Friday, September 25, 2009
Better late than never,the pickles are pickling.
I know most of you have most likely made your pickles for the year but after being blown off course I finally got around to it. Chance and I made them this past Sunday, a very pleasant way to spend the afternoon.We even had drop in company while we were working and it was fun to chat with our friend while we worked.Our friend was impressed on how well Chance and I dance around the kitchen together.
We used my Grandmothers Kosher Dill recipe.Now this kind of cracks me up,my Grandmother was Norwegian and Cherokee and lived on the North Dakota prairies most of her life,no where close to being a Jewish lady making kosher food for her family. But her pickles are awesome.So awesome that when Issac saw the jars setting on the counter he was not happy he had to wait a minimum of 6 weeks before we can crack open the first jar.

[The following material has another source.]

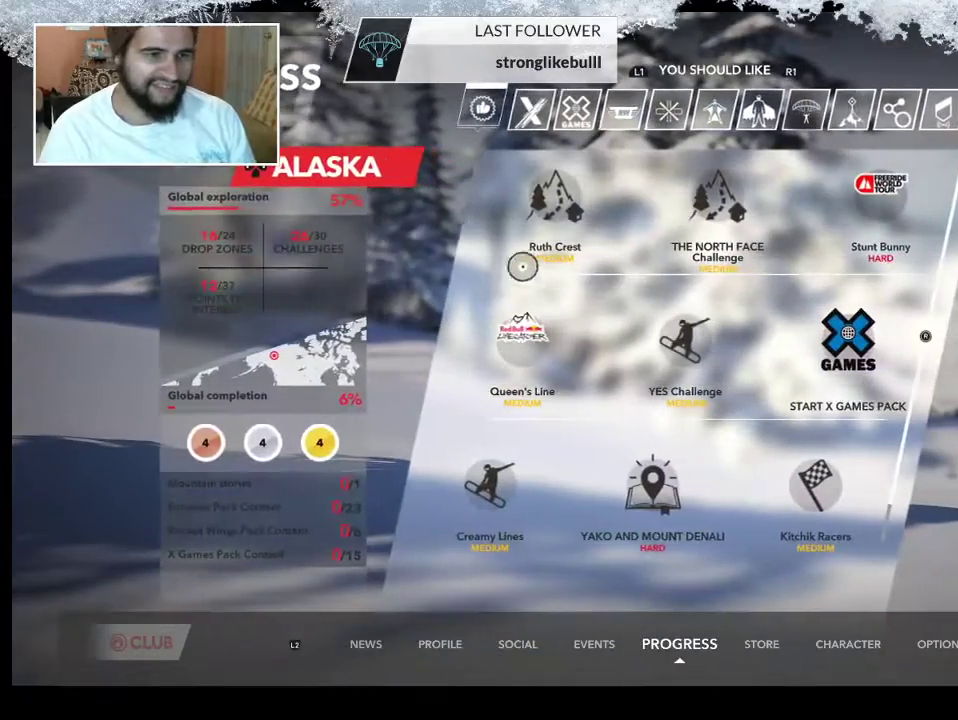
{"buttons": [], "left_stick": "down-left", "right_stick": "center", "events": [[33, "left_stick", "down-left"]]}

The whole process is simple and goes really quickly.Along the way we learned something new.My Grandmother's recipe simply states "1 scant cup salt" Ah Grandma? Which kind? There's a whole world of salts out on the market these days. Chance did some reading and this is what he found after posing the question of "What makes the different kinds of salts different from each other." The only differences in all of the salts out there is the mineral content and the size of the grains. We also learned it dose not really matter what kind of salt you use to make pickles but if you do not use pickling salt the pickles won't be as pretty to look at.The pickling salt has no iodine unlike the other salts. The iodine causes darkening in foods hence the not so pretty pickles when you use other salts that contain iodine.
We ended up using our box of Kosher salt that dose not have iodine in it.Partly because I did not pay attention to which box I reached for and partly I was following Grandma's recipe verbatim, it just said Salt.
I will say now we had a 25 pound bag of pickling cucs which took 3 batches of the brine.We had 1 jar of sliced pickles and 2 of spears because some of the cucs were to large to fit the jars. That left us with 17 jars of whole cucs to pickle.Almost 2 jars per month and since we won't open them for 6 weeks we should have pickles until we make next years.Whoopie maybe I did the math right for once and we won't be without.
Here is the recipe:
Grandma Linn's Kosher Dills
3 Quarts water (that's 2 pints or 4 cups)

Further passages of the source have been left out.